Each entry should be written out again exactly, so that nothing is lost.

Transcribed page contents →
────────────────────

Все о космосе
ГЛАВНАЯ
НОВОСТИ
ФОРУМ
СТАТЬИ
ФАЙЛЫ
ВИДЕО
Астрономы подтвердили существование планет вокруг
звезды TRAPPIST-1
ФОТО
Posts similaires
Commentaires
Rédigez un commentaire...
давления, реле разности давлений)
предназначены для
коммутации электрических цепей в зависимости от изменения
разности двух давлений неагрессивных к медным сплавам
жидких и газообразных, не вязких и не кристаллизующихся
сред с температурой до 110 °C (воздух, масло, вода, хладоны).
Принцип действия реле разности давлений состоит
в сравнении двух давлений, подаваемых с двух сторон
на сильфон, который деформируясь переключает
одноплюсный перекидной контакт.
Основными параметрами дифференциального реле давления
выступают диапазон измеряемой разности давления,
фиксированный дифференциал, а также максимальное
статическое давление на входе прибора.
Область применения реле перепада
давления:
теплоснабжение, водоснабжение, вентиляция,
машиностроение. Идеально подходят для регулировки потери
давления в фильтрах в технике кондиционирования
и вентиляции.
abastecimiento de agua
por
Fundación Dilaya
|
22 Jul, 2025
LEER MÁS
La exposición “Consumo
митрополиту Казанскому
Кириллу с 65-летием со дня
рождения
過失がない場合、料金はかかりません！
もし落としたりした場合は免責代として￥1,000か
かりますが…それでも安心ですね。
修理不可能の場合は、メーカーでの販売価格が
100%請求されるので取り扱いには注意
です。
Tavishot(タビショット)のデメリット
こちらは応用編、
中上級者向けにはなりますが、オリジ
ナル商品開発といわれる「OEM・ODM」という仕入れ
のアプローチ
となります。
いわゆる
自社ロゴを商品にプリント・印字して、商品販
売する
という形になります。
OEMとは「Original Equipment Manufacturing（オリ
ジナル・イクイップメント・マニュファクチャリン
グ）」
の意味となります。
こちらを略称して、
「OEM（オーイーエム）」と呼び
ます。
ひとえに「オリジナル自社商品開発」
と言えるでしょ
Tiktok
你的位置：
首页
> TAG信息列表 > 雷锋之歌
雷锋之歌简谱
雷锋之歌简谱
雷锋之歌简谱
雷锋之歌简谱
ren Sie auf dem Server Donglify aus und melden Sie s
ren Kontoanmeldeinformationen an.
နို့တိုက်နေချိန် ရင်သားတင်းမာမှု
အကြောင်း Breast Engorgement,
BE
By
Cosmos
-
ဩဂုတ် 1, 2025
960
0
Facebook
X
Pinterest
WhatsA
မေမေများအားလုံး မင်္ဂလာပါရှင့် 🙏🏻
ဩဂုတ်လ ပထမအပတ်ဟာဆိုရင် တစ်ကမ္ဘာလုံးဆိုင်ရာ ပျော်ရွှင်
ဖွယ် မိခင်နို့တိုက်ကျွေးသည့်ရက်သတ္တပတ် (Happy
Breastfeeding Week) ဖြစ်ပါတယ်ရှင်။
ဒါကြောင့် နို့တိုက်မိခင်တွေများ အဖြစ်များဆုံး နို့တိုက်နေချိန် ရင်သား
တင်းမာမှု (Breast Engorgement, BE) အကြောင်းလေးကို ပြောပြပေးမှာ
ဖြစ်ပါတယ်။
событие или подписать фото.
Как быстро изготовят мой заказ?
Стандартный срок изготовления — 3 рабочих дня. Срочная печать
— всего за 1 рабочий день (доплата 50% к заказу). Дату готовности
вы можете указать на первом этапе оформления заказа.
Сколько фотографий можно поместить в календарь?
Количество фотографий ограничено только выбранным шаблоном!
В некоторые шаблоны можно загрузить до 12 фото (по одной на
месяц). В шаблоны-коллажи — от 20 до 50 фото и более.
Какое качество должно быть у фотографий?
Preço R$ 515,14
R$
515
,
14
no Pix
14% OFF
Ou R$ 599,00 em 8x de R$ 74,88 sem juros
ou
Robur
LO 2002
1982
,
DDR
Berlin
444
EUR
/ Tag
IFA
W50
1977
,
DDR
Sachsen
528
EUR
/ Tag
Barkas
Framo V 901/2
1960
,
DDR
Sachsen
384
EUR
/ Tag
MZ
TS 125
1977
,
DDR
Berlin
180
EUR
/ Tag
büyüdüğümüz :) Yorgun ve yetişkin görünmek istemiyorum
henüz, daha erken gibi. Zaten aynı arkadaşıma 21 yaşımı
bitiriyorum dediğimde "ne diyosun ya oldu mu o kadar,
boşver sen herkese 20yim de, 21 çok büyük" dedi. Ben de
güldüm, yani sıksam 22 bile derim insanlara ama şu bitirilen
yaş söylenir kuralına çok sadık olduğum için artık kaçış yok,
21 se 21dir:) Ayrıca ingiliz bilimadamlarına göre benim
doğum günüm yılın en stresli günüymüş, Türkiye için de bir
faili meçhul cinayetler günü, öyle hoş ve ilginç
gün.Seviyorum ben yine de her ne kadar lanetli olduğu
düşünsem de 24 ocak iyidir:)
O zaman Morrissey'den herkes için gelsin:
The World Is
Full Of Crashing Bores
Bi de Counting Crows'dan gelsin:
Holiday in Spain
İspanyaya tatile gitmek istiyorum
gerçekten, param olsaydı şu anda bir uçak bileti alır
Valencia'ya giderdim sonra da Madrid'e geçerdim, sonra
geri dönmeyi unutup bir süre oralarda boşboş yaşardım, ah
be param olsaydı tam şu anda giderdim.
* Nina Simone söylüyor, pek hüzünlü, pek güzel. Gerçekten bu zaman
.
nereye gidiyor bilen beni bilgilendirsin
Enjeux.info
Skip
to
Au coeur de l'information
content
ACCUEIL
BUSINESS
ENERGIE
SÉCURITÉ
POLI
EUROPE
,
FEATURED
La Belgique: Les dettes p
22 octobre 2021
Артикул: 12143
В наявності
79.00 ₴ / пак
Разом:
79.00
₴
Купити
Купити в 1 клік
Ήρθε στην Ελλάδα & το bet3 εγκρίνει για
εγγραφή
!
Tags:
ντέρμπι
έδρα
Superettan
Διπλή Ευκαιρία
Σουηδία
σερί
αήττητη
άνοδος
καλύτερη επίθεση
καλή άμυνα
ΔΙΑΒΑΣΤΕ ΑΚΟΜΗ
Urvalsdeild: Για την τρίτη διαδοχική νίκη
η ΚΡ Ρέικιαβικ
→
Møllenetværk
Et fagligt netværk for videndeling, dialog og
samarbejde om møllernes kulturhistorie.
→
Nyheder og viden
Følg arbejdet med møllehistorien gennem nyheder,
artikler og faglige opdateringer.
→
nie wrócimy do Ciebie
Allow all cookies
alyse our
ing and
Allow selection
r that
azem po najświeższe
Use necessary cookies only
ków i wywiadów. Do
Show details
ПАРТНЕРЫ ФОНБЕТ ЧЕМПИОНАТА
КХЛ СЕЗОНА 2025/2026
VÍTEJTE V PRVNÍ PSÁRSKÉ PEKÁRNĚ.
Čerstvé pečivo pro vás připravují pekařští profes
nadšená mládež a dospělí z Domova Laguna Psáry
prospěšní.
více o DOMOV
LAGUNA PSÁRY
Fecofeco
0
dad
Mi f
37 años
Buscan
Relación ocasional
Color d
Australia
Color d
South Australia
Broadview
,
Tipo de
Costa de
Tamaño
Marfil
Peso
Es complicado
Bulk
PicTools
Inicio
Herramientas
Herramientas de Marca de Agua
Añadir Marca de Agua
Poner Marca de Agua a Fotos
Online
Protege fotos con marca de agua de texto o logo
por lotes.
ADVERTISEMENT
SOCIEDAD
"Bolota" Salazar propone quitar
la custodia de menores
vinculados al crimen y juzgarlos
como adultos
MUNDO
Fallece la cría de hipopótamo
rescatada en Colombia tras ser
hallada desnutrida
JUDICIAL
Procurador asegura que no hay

────────────────────

YOUR RESPONSE →
Все о космосе
ГЛАВНАЯ
НОВОСТИ
ФОРУМ
СТАТЬИ
ФАЙЛЫ
ВИДЕО
Астрономы подтвердили существование планет вокруг
звезды TRAPPIST-1
ФОТО
Posts similaires
Commentaires
Rédigez un commentaire...
давления, реле разности давлений)
предназначены для
коммутации электрических цепей в зависимости от изменения
разности двух давлений неагрессивных к медным сплавам
жидких и газообразных, не вязких и не кристаллизующихся
сред с температурой до 110 °C (воздух, масло, вода, хладоны).
Принцип действия реле разности давлений состоит
в сравнении двух давлений, подаваемых с двух сторон
на сильфон, который деформируясь переключает
одноплюсный перекидной контакт.
Основными параметрами дифференциального реле давления
выступают диапазон измеряемой разности давления,
фиксированный дифференциал, а также максимальное
статическое давление на входе прибора.
Область применения реле перепада
давления:
теплоснабжение, водоснабжение, вентиляция,
машиностроение. Идеально подходят для регулировки потери
давления в фильтрах в технике кондиционирования
и вентиляции.
abastecimiento de agua
por
Fundación Dilaya
|
22 Jul, 2025
LEER MÁS
La exposición “Consumo
митрополиту Казанскому
Кириллу с 65-летием со дня
рождения
過失がない場合、料金はかかりません！
もし落としたりした場合は免責代として￥1,000か
かりますが…それでも安心ですね。
修理不可能の場合は、メーカーでの販売価格が
100%請求されるので取り扱いには注意
です。
Tavishot(タビショット)のデメリット
こちらは応用編、
中上級者向けにはなりますが、オリジ
ナル商品開発といわれる「OEM・ODM」という仕入れ
のアプローチ
となります。
いわゆる
自社ロゴを商品にプリント・印字して、商品販
売する
という形になります。
OEMとは「Original Equipment Manufacturing（オリ
ジナル・イクイップメント・マニュファクチャリン
グ）」
の意味となります。
こちらを略称して、
「OEM（オーイーエム）」と呼び
ます。
ひとえに「オリジナル自社商品開発」
と言えるでしょ
Tiktok
你的位置：
首页
> TAG信息列表 > 雷锋之歌
雷锋之歌简谱
雷锋之歌简谱
雷锋之歌简谱
雷锋之歌简谱
ren Sie auf dem Server Donglify aus und melden Sie s
ren Kontoanmeldeinformationen an.
နို့တိုက်နေချိန် ရင်သားတင်းမာမှု
အကြောင်း Breast Engorgement,
BE
By
Cosmos
-
ဩဂုတ် 1, 2025
960
0
Facebook
X
Pinterest
WhatsA
မေမေများအားလုံး မင်္ဂလာပါရှင့် 🙏🏻
ဩဂုတ်လ ပထမအပတ်ဟာဆိုရင် တစ်ကမ္ဘာလုံးဆိုင်ရာ ပျော်ရွှင်
ဖွယ် မိခင်နို့တိုက်ကျွေးသည့်ရက်သတ္တပတ် (Happy
Breastfeeding Week) ဖြစ်ပါတယ်ရှင်။
ဒါကြောင့် နို့တိုက်မိခင်တွေများ အဖြစ်များဆုံး နို့တိုက်နေချိန် ရင်သား
တင်းမာမှု (Breast Engorgement, BE) အကြောင်းလေးကို ပြောပြပေးမှာ
ဖြစ်ပါတယ်။
событие или подписать фото.
Как быстро изготовят мой заказ?
Стандартный срок изготовления — 3 рабочих дня. Срочная печать
— всего за 1 рабочий день (доплата 50% к заказу). Дату готовности
вы можете указать на первом этапе оформления заказа.
Сколько фотографий можно поместить в календарь?
Количество фотографий ограничено только выбранным шаблоном!
В некоторые шаблоны можно загрузить до 12 фото (по одной на
месяц). В шаблоны-коллажи — от 20 до 50 фото и более.
Какое качество должно быть у фотографий?
Preço R$ 515,14
R$
515
,
14
no Pix
14% OFF
Ou R$ 599,00 em 8x de R$ 74,88 sem juros
ou
Robur
LO 2002
1982
,
DDR
Berlin
444
EUR
/ Tag
IFA
W50
1977
,
DDR
Sachsen
528
EUR
/ Tag
Barkas
Framo V 901/2
1960
,
DDR
Sachsen
384
EUR
/ Tag
MZ
TS 125
1977
,
DDR
Berlin
180
EUR
/ Tag
büyüdüğümüz :) Yorgun ve yetişkin görünmek istemiyorum
henüz, daha erken gibi. Zaten aynı arkadaşıma 21 yaşımı
bitiriyorum dediğimde "ne diyosun ya oldu mu o kadar,
boşver sen herkese 20yim de, 21 çok büyük" dedi. Ben de
güldüm, yani sıksam 22 bile derim insanlara ama şu bitirilen
yaş söylenir kuralına çok sadık olduğum için artık kaçış yok,
21 se 21dir:) Ayrıca ingiliz bilimadamlarına göre benim
doğum günüm yılın en stresli günüymüş, Türkiye için de bir
faili meçhul cinayetler günü, öyle hoş ve ilginç
gün.Seviyorum ben yine de her ne kadar lanetli olduğu
düşünsem de 24 ocak iyidir:)
O zaman Morrissey'den herkes için gelsin:
The World Is
Full Of Crashing Bores
Bi de Counting Crows'dan gelsin:
Holiday in Spain
İspanyaya tatile gitmek istiyorum
gerçekten, param olsaydı şu anda bir uçak bileti alır
Valencia'ya giderdim sonra da Madrid'e geçerdim, sonra
geri dönmeyi unutup bir süre oralarda boşboş yaşardım, ah
be param olsaydı tam şu anda giderdim.
* Nina Simone söylüyor, pek hüzünlü, pek güzel. Gerçekten bu zaman
.
nereye gidiyor bilen beni bilgilendirsin
Enjeux.info
Skip
to
Au coeur de l'information
content
ACCUEIL
BUSINESS
ENERGIE
SÉCURITÉ
POLI
EUROPE
,
FEATURED
La Belgique: Les dettes p
22 octobre 2021
Артикул: 12143
В наявності
79.00 ₴ / пак
Разом:
79.00
₴
Купити
Купити в 1 клік
Ήρθε στην Ελλάδα & το bet3 εγκρίνει για
εγγραφή
!
Tags:
ντέρμπι
έδρα
Superettan
Διπλή Ευκαιρία
Σουηδία
σερί
αήττητη
άνοδος
καλύτερη επίθεση
καλή άμυνα
ΔΙΑΒΑΣΤΕ ΑΚΟΜΗ
Urvalsdeild: Για την τρίτη διαδοχική νίκη
η ΚΡ Ρέικιαβικ
→
Møllenetværk
Et fagligt netværk for videndeling, dialog og
samarbejde om møllernes kulturhistorie.
→
Nyheder og viden
Følg arbejdet med møllehistorien gennem nyheder,
artikler og faglige opdateringer.
→
nie wrócimy do Ciebie
Allow all cookies
alyse our
ing and
Allow selection
r that
azem po najświeższe
Use necessary cookies only
ków i wywiadów. Do
Show details
ПАРТНЕРЫ ФОНБЕТ ЧЕМПИОНАТА
КХЛ СЕЗОНА 2025/2026
VÍTEJTE V PRVNÍ PSÁRSKÉ PEKÁRNĚ.
Čerstvé pečivo pro vás připravují pekařští profes
nadšená mládež a dospělí z Domova Laguna Psáry
prospěšní.
více o DOMOV
LAGUNA PSÁRY
Fecofeco
0
dad
Mi f
37 años
Buscan
Relación ocasional
Color d
Australia
Color d
South Australia
Broadview
,
Tipo de
Costa de
Tamaño
Marfil
Peso
Es complicado
Bulk
PicTools
Inicio
Herramientas
Herramientas de Marca de Agua
Añadir Marca de Agua
Poner Marca de Agua a Fotos
Online
Protege fotos con marca de agua de texto o logo
por lotes.
ADVERTISEMENT
SOCIEDAD
"Bolota" Salazar propone quitar
la custodia de menores
vinculados al crimen y juzgarlos
como adultos
MUNDO
Fallece la cría de hipopótamo
rescatada en Colombia tras ser
hallada desnutrida
JUDICIAL
Procurador asegura que no hay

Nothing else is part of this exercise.